Summer Jar: Real Mail
Last week the Summer Jar told us to make cards and mail them. I had some premade blank cards from the days when I fancied myself a cardmaker, so we drew on those. The most fun part was deciding who to send our cards to (excuse me: to whom we should send our cards). Henry chose Miranda, which was no surprise. He decided to write about how excited he is about Farm Camp (which is next week!). He also took the space to spout forth some untruths about Farm Camp, which is that they have live bats. Well, it could be true. I don’t know. The newsletter we got from them was signed by the farmers and also the animals, two of which were Stella and Luna, so Henry has decided they must be bats.

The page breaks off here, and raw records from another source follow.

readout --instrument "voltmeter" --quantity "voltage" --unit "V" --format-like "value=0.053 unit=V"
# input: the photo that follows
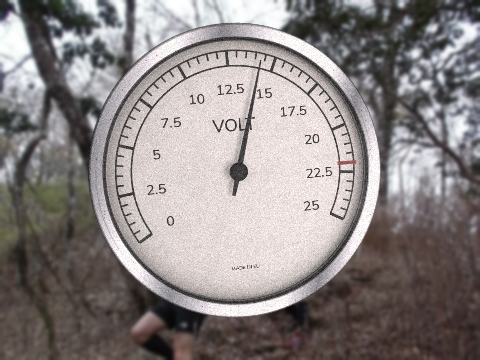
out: value=14.25 unit=V
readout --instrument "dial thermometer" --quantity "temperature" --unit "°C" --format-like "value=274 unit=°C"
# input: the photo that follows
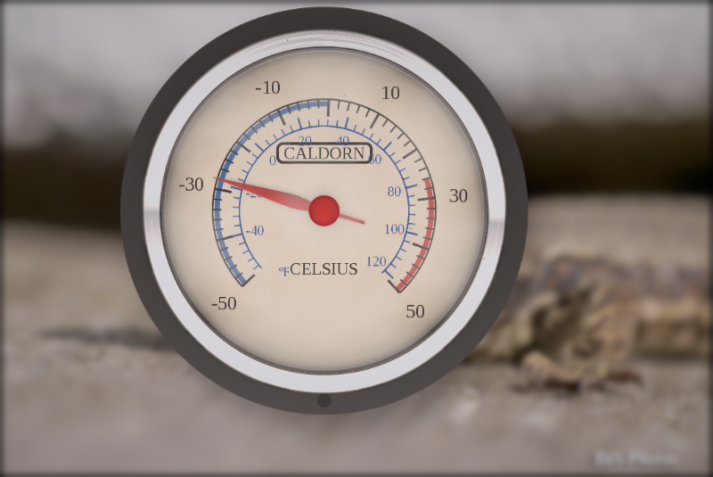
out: value=-28 unit=°C
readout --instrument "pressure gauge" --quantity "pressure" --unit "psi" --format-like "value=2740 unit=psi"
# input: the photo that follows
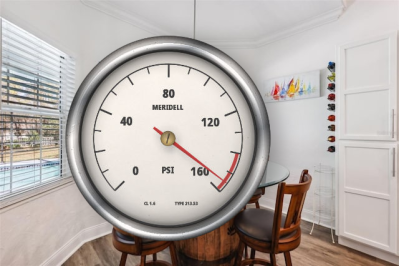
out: value=155 unit=psi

Henry also addressed the envelope himself. I remember working at one of the many, many semi-clerical office jobs I had after college, and giving a high school summer temp a bunch of envelopes to address, and she basically had no idea how to do it. Which means, I suppose, that she had neither sent nor received mail (or not much) up until that point. Shocking! Anyway, so I take it upon myself to explain the joys and wonders of real mail to the children. Coincidentally, we’ve been reading a lot of Frog and Toad stories lately, and there’s that great one where Toad is talking about how waiting for the mail is his “sad time of day” because no one ever sends him mail. And then Frog sends him a letter, and they’re both really happy about mail. So we talked about how our letter recipients would be just as excited to receive real mail.
Eli decided to send his card to a 13-year-old boy down the street, a fairly random choice since I think Eli has talked to him maybe twice ever. But he plays hockey and baseball in the street, and is friendly and nice, and those facts, I think, make him card-worthy in Eli’s mind. I sent my card to Robyn, with whom I used to have a fairly regular real mail correspondence going, but that’s fallen off in the past few years. So she definitely was due. Remember when real mail was the standard, and so we thought nothing of writing a two-sentence, e-mail-esque, goofball letter? Sarah and I used to send each other the ugliest postcards we could find. I also remember spending an afternoon writing and writing, practically extemporaneously, and stuffing pages and pages of scrawled spiral notebook pages into an envelope to send off. Robyn got none of those last week, mostly because I had mild performance anxiety once faced with the blank card and couldn’t think of what to draw, let alone write. I ended up drawing the view out my window from where I was sitting, and honestly I have no idea what I wrote about. It was rambling, I’m sure, which is maybe the best kind of letter in my mind.
And my preferred kind of blog post, apparently.